A lone figure stepped carefully across the threshold, boots crunching softly over the remnants of shattered glass and brittle candle wax. His coat brushed against the air thick with residue — not just from smoke, but from something unseen, something watching. He knelt beside the sigil carved into the floor, fingertips hovering just above its edge without touching. The motion was slow, deliberate. Reverent.
“…Still warm,” he murmured to himself, voice low and thoughtful. “Not from heat… from power.”
He adjusted the strap of his satchel and drew a small leather-bound journal from within, flipping through pages filled with occult notes and inked sketches of sigils. The lanternlight caught his eyes — sharp, intelligent, but wary.
“This wasn’t the work of amateurs. Whoever performed this had knowledge far beyond mere invocation. There’s residue of invocation and… containment.” His voice dropped almost to a whisper. “But nothing contained.”

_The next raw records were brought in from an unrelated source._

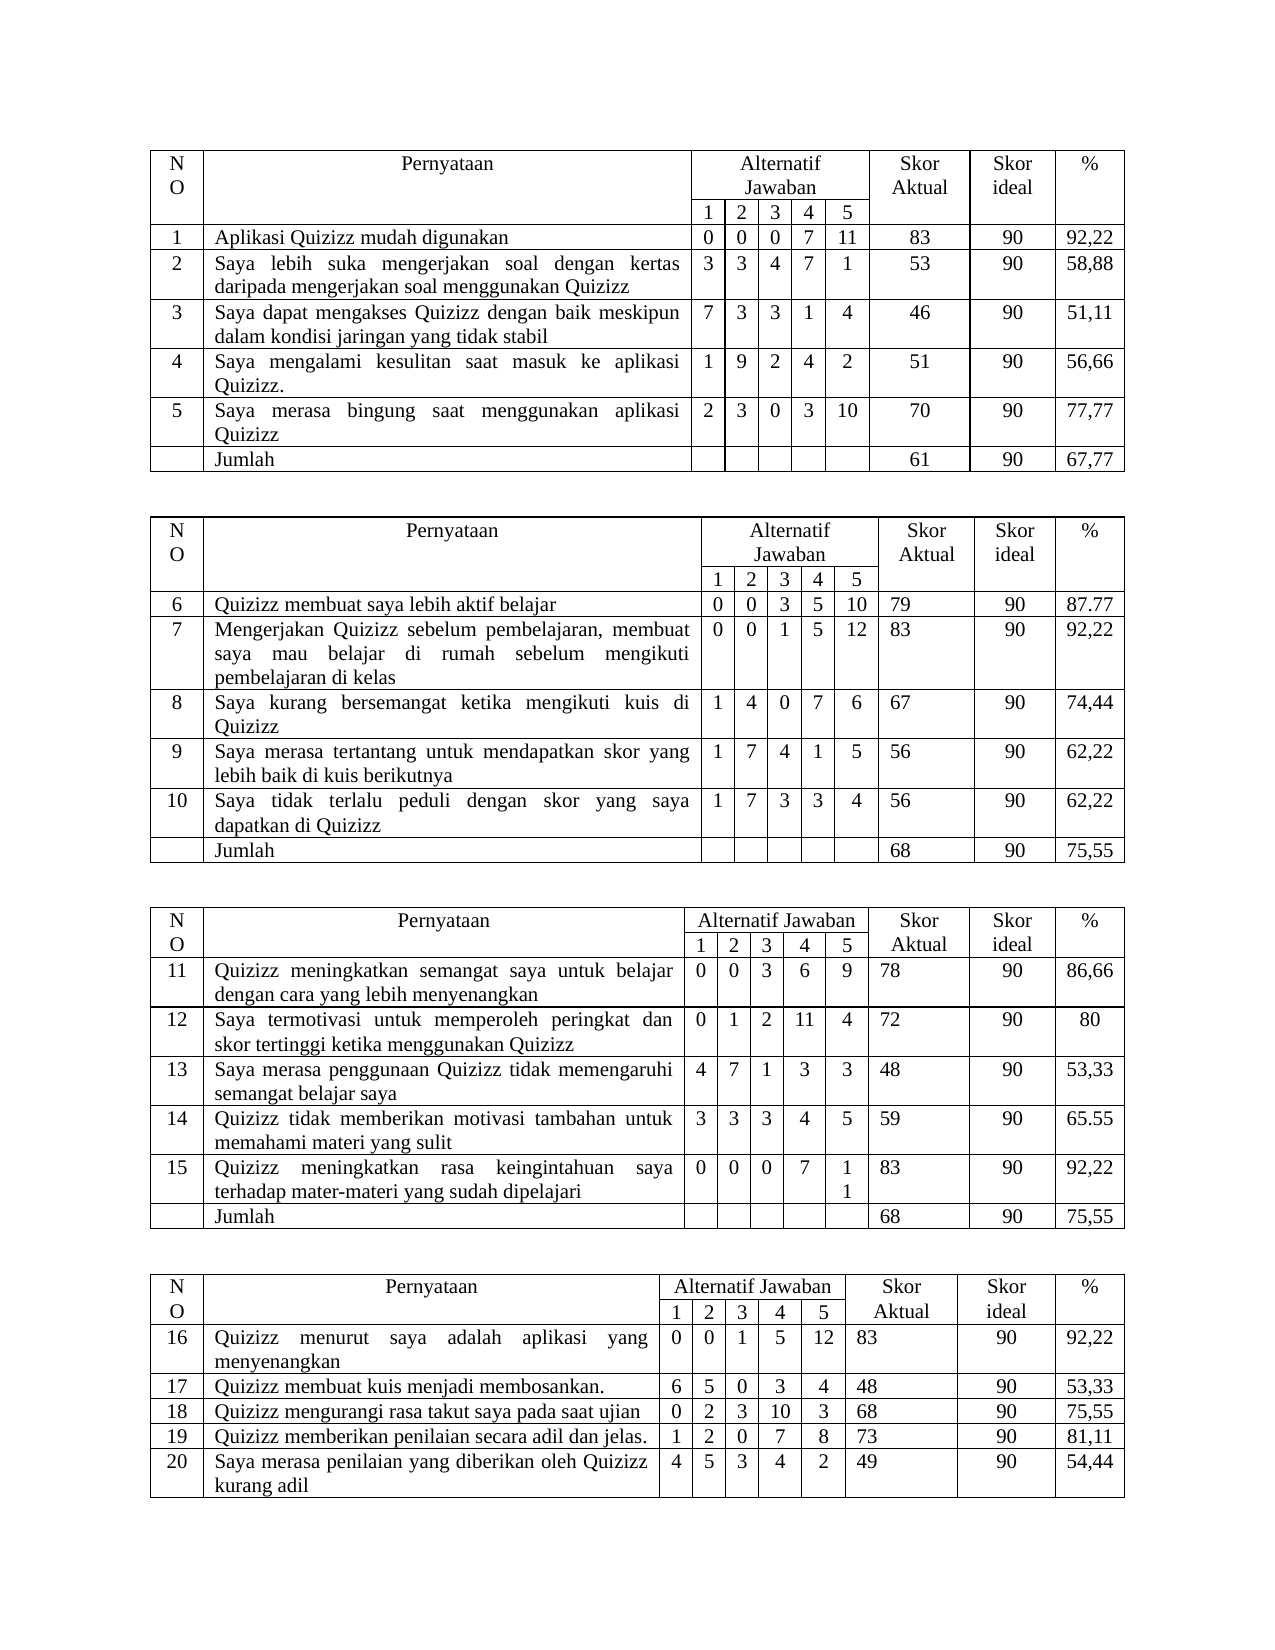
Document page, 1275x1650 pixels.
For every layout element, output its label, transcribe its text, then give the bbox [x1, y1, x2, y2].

table_cell 90 [970, 1008, 1055, 1056]
table_cell 90 [958, 1424, 1055, 1448]
table_cell 90 [970, 1155, 1055, 1203]
table_header Pernyataan [204, 151, 691, 224]
table_cell 10 [835, 592, 878, 616]
table_cell Quizizz meningkatkan semangat saya untuk belajar dengan cara yang lebih menyenangkan [204, 958, 684, 1006]
table_cell 4 [685, 1057, 717, 1105]
table_cell 68 [846, 1399, 957, 1423]
table_cell 0 [692, 225, 724, 249]
table_cell 90 [975, 690, 1055, 738]
table_cell 0 [685, 1155, 717, 1203]
table_cell 3 [751, 958, 783, 1006]
table_cell 90 [975, 838, 1055, 862]
table_cell [792, 447, 825, 471]
table_cell 48 [846, 1374, 957, 1398]
table_cell 78 [869, 958, 969, 1006]
table_cell 83 [870, 225, 969, 249]
table_header Skor ideal [970, 908, 1055, 957]
table_header Pernyataan [204, 1275, 659, 1324]
table_cell 4 [660, 1449, 692, 1497]
table_cell 0 [685, 958, 717, 1006]
table_cell 75,55 [1056, 1399, 1124, 1423]
table_cell 0 [735, 592, 767, 616]
table_cell 92,22 [1056, 617, 1124, 689]
table_cell 70 [870, 398, 969, 446]
table_cell 3 [768, 592, 801, 616]
table_cell 53 [870, 250, 969, 298]
table_cell 62,22 [1056, 739, 1124, 787]
table_cell 0 [702, 617, 734, 689]
table_cell 90 [958, 1325, 1055, 1373]
table_cell 0 [660, 1325, 692, 1373]
table_cell 90 [970, 958, 1055, 1006]
table_cell 2 [735, 567, 767, 591]
table_cell 51 [870, 349, 969, 397]
table_cell 5 [693, 1374, 725, 1398]
table_cell Jumlah [204, 447, 691, 471]
table_cell 90 [971, 349, 1055, 397]
table_cell 3 [759, 200, 791, 224]
table_cell 59 [869, 1106, 969, 1154]
table_header NO [151, 518, 203, 591]
table_cell Quizizz memberikan penilaian secara adil dan jelas. [204, 1424, 659, 1448]
table_cell 0 [726, 225, 758, 249]
table_cell Jumlah [204, 1204, 684, 1228]
table_cell 7 [735, 789, 767, 837]
table_cell 2 [692, 398, 724, 446]
table_cell 56 [879, 739, 974, 787]
table_cell 10 [759, 1399, 801, 1423]
table_cell 1 [726, 1325, 758, 1373]
table_cell 3 [751, 933, 783, 957]
table_header Pernyataan [204, 908, 684, 957]
table_cell 0 [735, 617, 767, 689]
table_cell 1 [660, 1300, 692, 1324]
table_cell 83 [869, 1155, 969, 1203]
table_cell 90 [975, 739, 1055, 787]
table_cell 4 [826, 300, 869, 348]
table_cell [835, 838, 878, 862]
table_cell [151, 1204, 203, 1228]
table_cell 2 [718, 933, 750, 957]
table_cell 0 [726, 1374, 758, 1398]
table_cell 6 [835, 690, 878, 738]
table_cell 90 [975, 617, 1055, 689]
table_header Alternatif Jawaban [685, 908, 868, 932]
table_cell Quizizz meningkatkan rasa keingintahuan saya terhadap mater-materi yang sudah dipelajari [204, 1155, 684, 1203]
table_cell 10 [151, 789, 203, 837]
table_header Alternatif Jawaban [702, 518, 878, 566]
table_cell 54,44 [1056, 1449, 1124, 1497]
table_cell 3 [726, 1399, 758, 1423]
table_cell 0 [768, 690, 801, 738]
table_cell 7 [151, 617, 203, 689]
table_cell [685, 1204, 717, 1228]
table_cell Saya termotivasi untuk memperoleh peringkat dan skor tertinggi ketika menggunakan Quizizz [204, 1008, 684, 1056]
table_cell 90 [958, 1399, 1055, 1423]
table_cell 0 [718, 958, 750, 1006]
table_cell 3 [718, 1106, 750, 1154]
table_cell 90 [971, 398, 1055, 446]
table_cell 3 [726, 1449, 758, 1497]
table_cell 3 [802, 1399, 845, 1423]
table_cell [784, 1204, 825, 1228]
table_header Skor Aktual [879, 518, 974, 591]
table_cell 5 [802, 592, 834, 616]
table_cell 2 [151, 250, 203, 298]
table_cell 7 [792, 250, 825, 298]
table_cell 90 [970, 1057, 1055, 1105]
table_cell 5 [802, 617, 834, 689]
table_cell 1 [151, 225, 203, 249]
table_cell 90 [971, 225, 1055, 249]
table_cell 1 [702, 739, 734, 787]
table_cell 61 [870, 447, 969, 471]
table_cell 1 [802, 739, 834, 787]
table_cell 3 [768, 789, 801, 837]
table_header Skor Aktual [846, 1275, 957, 1324]
table_cell 4 [784, 1106, 825, 1154]
table_cell 7 [759, 1424, 801, 1448]
table_cell 7 [692, 300, 724, 348]
table_cell 13 [151, 1057, 203, 1105]
table_cell 49 [846, 1449, 957, 1497]
table_cell 1 [702, 567, 734, 591]
table_cell 3 [792, 398, 825, 446]
table_cell 12 [835, 617, 878, 689]
table_cell [768, 838, 801, 862]
table_header Skor ideal [971, 151, 1055, 224]
table_cell Saya merasa tertantang untuk mendapatkan skor yang lebih baik di kuis berikutnya [204, 739, 701, 787]
table_cell 11 [151, 958, 203, 1006]
table_cell 4 [835, 789, 878, 837]
table_cell 4 [759, 250, 791, 298]
table_cell 81,11 [1056, 1424, 1124, 1448]
table_cell [726, 447, 758, 471]
table_cell 58,88 [1056, 250, 1124, 298]
table_cell 3 [726, 398, 758, 446]
table_cell 75,55 [1056, 1204, 1124, 1228]
table_cell 51,11 [1056, 300, 1124, 348]
table_cell 1 [826, 250, 869, 298]
table_cell Quizizz menurut saya adalah aplikasi yang menyenangkan [204, 1325, 659, 1373]
table_cell 68 [879, 838, 974, 862]
table_cell 5 [826, 1106, 868, 1154]
table_cell 4 [802, 567, 834, 591]
table_cell 1 [660, 1424, 692, 1448]
table_cell [692, 447, 724, 471]
table_cell 4 [151, 349, 203, 397]
table_header Skor Aktual [870, 151, 969, 224]
table_cell 16 [151, 1325, 203, 1373]
table_cell 11 [784, 1008, 825, 1056]
table_cell 1 [692, 200, 724, 224]
table_cell Saya tidak terlalu peduli dengan skor yang saya dapatkan di Quizizz [204, 789, 701, 837]
table_cell 7 [784, 1155, 825, 1203]
table_cell 2 [759, 349, 791, 397]
table_cell 3 [768, 567, 801, 591]
table_header NO [151, 1275, 203, 1324]
table_cell 1 [685, 933, 717, 957]
table_cell 0 [685, 1008, 717, 1056]
table_cell 90 [975, 592, 1055, 616]
table_cell [151, 447, 203, 471]
table_cell 4 [792, 200, 825, 224]
table_cell 5 [693, 1449, 725, 1497]
table_cell Saya dapat mengakses Quizizz dengan baik meskipun dalam kondisi jaringan yang tidak stabil [204, 300, 691, 348]
table_cell Quizizz membuat saya lebih aktif belajar [204, 592, 701, 616]
table_cell 1 [702, 690, 734, 738]
table_cell 4 [792, 349, 825, 397]
table_cell 5 [835, 567, 878, 591]
table_cell 3 [692, 250, 724, 298]
table_cell 92,22 [1056, 1155, 1124, 1203]
table_cell 0 [759, 225, 791, 249]
table_cell 4 [802, 1374, 845, 1398]
table_cell 5 [826, 933, 868, 957]
table_cell 3 [826, 1057, 868, 1105]
table_cell 5 [151, 398, 203, 446]
table_header % [1056, 151, 1124, 224]
table_cell 17 [151, 1374, 203, 1398]
table_cell 4 [826, 1008, 868, 1056]
table_cell 53,33 [1056, 1057, 1124, 1105]
table_cell 4 [735, 690, 767, 738]
table_cell Mengerjakan Quizizz sebelum pembelajaran, membuat saya mau belajar di rumah sebelum mengikuti pembelajaran di kelas [204, 617, 701, 689]
table_cell 7 [718, 1057, 750, 1105]
table_cell 19 [151, 1424, 203, 1448]
table_cell 3 [784, 1057, 825, 1105]
table_cell Saya merasa penilaian yang diberikan oleh Quizizz kurang adil [204, 1449, 659, 1497]
table_cell 2 [802, 1449, 845, 1497]
table_cell 8 [151, 690, 203, 738]
table_cell 90 [970, 1106, 1055, 1154]
table_cell 6 [784, 958, 825, 1006]
table_cell 3 [151, 300, 203, 348]
table_cell 6 [151, 592, 203, 616]
table_cell [735, 838, 767, 862]
table_cell 48 [869, 1057, 969, 1105]
table_cell 79 [879, 592, 974, 616]
table_cell 4 [784, 933, 825, 957]
table_cell 6 [660, 1374, 692, 1398]
table_cell 1 [718, 1008, 750, 1056]
table_cell 9 [826, 958, 868, 1006]
table_cell 75,55 [1056, 838, 1124, 862]
table_cell [702, 838, 734, 862]
table_cell Quizizz membuat kuis menjadi membosankan. [204, 1374, 659, 1398]
table_cell 2 [693, 1399, 725, 1423]
table_cell 4 [759, 1300, 801, 1324]
table_cell 1 [751, 1057, 783, 1105]
table_cell [802, 838, 834, 862]
table_cell 15 [151, 1155, 203, 1203]
table_cell 83 [879, 617, 974, 689]
table_header NO [151, 151, 203, 224]
table_cell 20 [151, 1449, 203, 1497]
table_cell 7 [735, 739, 767, 787]
table_cell 3 [759, 300, 791, 348]
table_cell 92,22 [1056, 225, 1124, 249]
table_cell 5 [835, 739, 878, 787]
table_cell 80 [1056, 1008, 1124, 1056]
table_cell 86,66 [1056, 958, 1124, 1006]
table_cell 5 [826, 200, 869, 224]
table_cell 87.77 [1056, 592, 1124, 616]
table_cell 7 [792, 225, 825, 249]
table_cell 9 [726, 349, 758, 397]
table_cell 77,77 [1056, 398, 1124, 446]
table_cell 3 [802, 789, 834, 837]
table_cell 0 [718, 1155, 750, 1203]
table_cell 3 [726, 300, 758, 348]
table_cell 90 [958, 1374, 1055, 1398]
table_cell 5 [802, 1300, 845, 1324]
table_cell [759, 447, 791, 471]
table_cell 74,44 [1056, 690, 1124, 738]
table_cell 90 [971, 300, 1055, 348]
table_cell 3 [751, 1106, 783, 1154]
table_cell 67,77 [1056, 447, 1124, 471]
table_header % [1056, 1275, 1124, 1324]
table_cell Quizizz tidak memberikan motivasi tambahan untuk memahami materi yang sulit [204, 1106, 684, 1154]
table_header Alternatif Jawaban [692, 151, 869, 199]
table_cell 67 [879, 690, 974, 738]
table_cell 0 [726, 1424, 758, 1448]
table_cell 0 [751, 1155, 783, 1203]
table_cell 90 [970, 1204, 1055, 1228]
table_cell 4 [768, 739, 801, 787]
table_header Skor ideal [958, 1275, 1055, 1324]
table_cell Saya lebih suka mengerjakan soal dengan kertas daripada mengerjakan soal menggunakan Quizizz [204, 250, 691, 298]
table_cell 9 [151, 739, 203, 787]
table_cell [151, 838, 203, 862]
table_cell 1 [702, 789, 734, 837]
table_cell 7 [802, 690, 834, 738]
table_cell 5 [759, 1325, 801, 1373]
table_header Alternatif Jawaban [660, 1275, 845, 1298]
table_cell [826, 1204, 868, 1228]
table_cell Jumlah [204, 838, 701, 862]
table_cell Quizizz mengurangi rasa takut saya pada saat ujian [204, 1399, 659, 1423]
table_cell 1 [792, 300, 825, 348]
table_cell 1 [692, 349, 724, 397]
table_header Skor ideal [975, 518, 1055, 591]
table_cell 2 [726, 200, 758, 224]
table_cell 3 [726, 250, 758, 298]
table_cell 92,22 [1056, 1325, 1124, 1373]
table_cell 53,33 [1056, 1374, 1124, 1398]
table_cell [751, 1204, 783, 1228]
table_cell 90 [958, 1449, 1055, 1497]
table_cell 90 [971, 447, 1055, 471]
table_cell 0 [702, 592, 734, 616]
table_cell Saya merasa bingung saat menggunakan aplikasi Quizizz [204, 398, 691, 446]
table_header Skor Aktual [869, 908, 969, 957]
table_cell 0 [759, 398, 791, 446]
table_cell 73 [846, 1424, 957, 1448]
table_header % [1056, 908, 1124, 957]
table_cell Saya merasa penggunaan Quizizz tidak memengaruhi semangat belajar saya [204, 1057, 684, 1105]
table_cell 3 [726, 1300, 758, 1324]
table_cell Aplikasi Quizizz mudah digunakan [204, 225, 691, 249]
table_header % [1056, 518, 1124, 591]
table_cell 90 [975, 789, 1055, 837]
table_cell 10 [826, 398, 869, 446]
table_cell 2 [693, 1300, 725, 1324]
table_cell 56 [879, 789, 974, 837]
table_header Pernyataan [204, 518, 701, 591]
table_cell Saya mengalami kesulitan saat masuk ke aplikasi Quizizz. [204, 349, 691, 397]
table_cell 8 [802, 1424, 845, 1448]
table_cell 11 [826, 225, 869, 249]
table_cell 1 [768, 617, 801, 689]
table_cell 0 [693, 1325, 725, 1373]
table_cell 46 [870, 300, 969, 348]
table_cell [826, 447, 869, 471]
table_cell 12 [802, 1325, 845, 1373]
table_cell 2 [826, 349, 869, 397]
table_cell Saya kurang bersemangat ketika mengikuti kuis di Quizizz [204, 690, 701, 738]
table_cell 3 [759, 1374, 801, 1398]
table_cell 72 [869, 1008, 969, 1056]
table_header NO [151, 908, 203, 957]
table_cell 83 [846, 1325, 957, 1373]
table_cell [718, 1204, 750, 1228]
table_cell 90 [971, 250, 1055, 298]
table_cell 65.55 [1056, 1106, 1124, 1154]
table_cell 68 [869, 1204, 969, 1228]
table_cell 62,22 [1056, 789, 1124, 837]
table_cell 56,66 [1056, 349, 1124, 397]
table_cell 11 [826, 1155, 868, 1203]
table_cell 3 [685, 1106, 717, 1154]
table_cell 12 [151, 1008, 203, 1056]
table_cell 18 [151, 1399, 203, 1423]
table_cell 2 [751, 1008, 783, 1056]
table_cell 2 [693, 1424, 725, 1448]
table_cell 0 [660, 1399, 692, 1423]
table_cell 14 [151, 1106, 203, 1154]
table_cell 4 [759, 1449, 801, 1497]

The lantern dimmed briefly, as though the shadows themselves had breathed in.
The demonologist, Dr. Elias Verrin, exhaled slowly, steadying his hand as he traced the air above a blackened rune. “Something answered this call,” he said softly, tone shifting from curiosity to grim understanding. “And it’s still here.”
Elias stood, closing his journal with a quiet snap. “Let’s see what you left behind, then.”
The faint echo of his boots filled the silence again as he began his inspection — unaware that the one who had been summoned was already in the room, silent, and watching.